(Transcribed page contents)

****

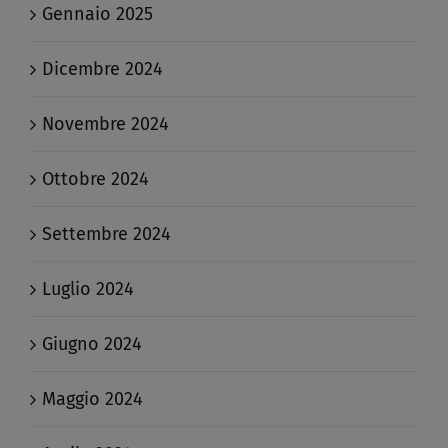
Gennaio 2025
Dicembre 2024
Novembre 2024
Ottobre 2024
Settembre 2024
Luglio 2024
Giugno 2024
Maggio 2024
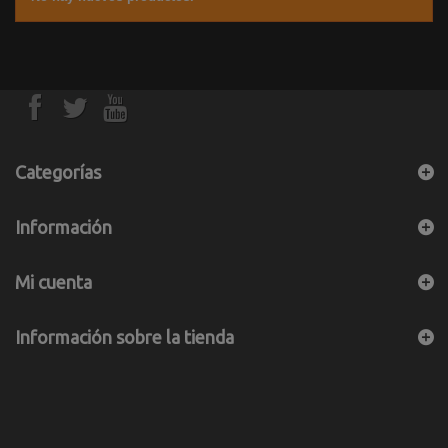
Categorías
Información
Mi cuenta
Información sobre la tienda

****

Begin at the line with "Dicembre 2024" and end at the last line of the data above. Reproduce those lines exactly, but not the pictures.

**Solution below**
Dicembre 2024
Novembre 2024
Ottobre 2024
Settembre 2024
Luglio 2024
Giugno 2024
Maggio 2024
Categorías
Información
Mi cuenta
Información sobre la tienda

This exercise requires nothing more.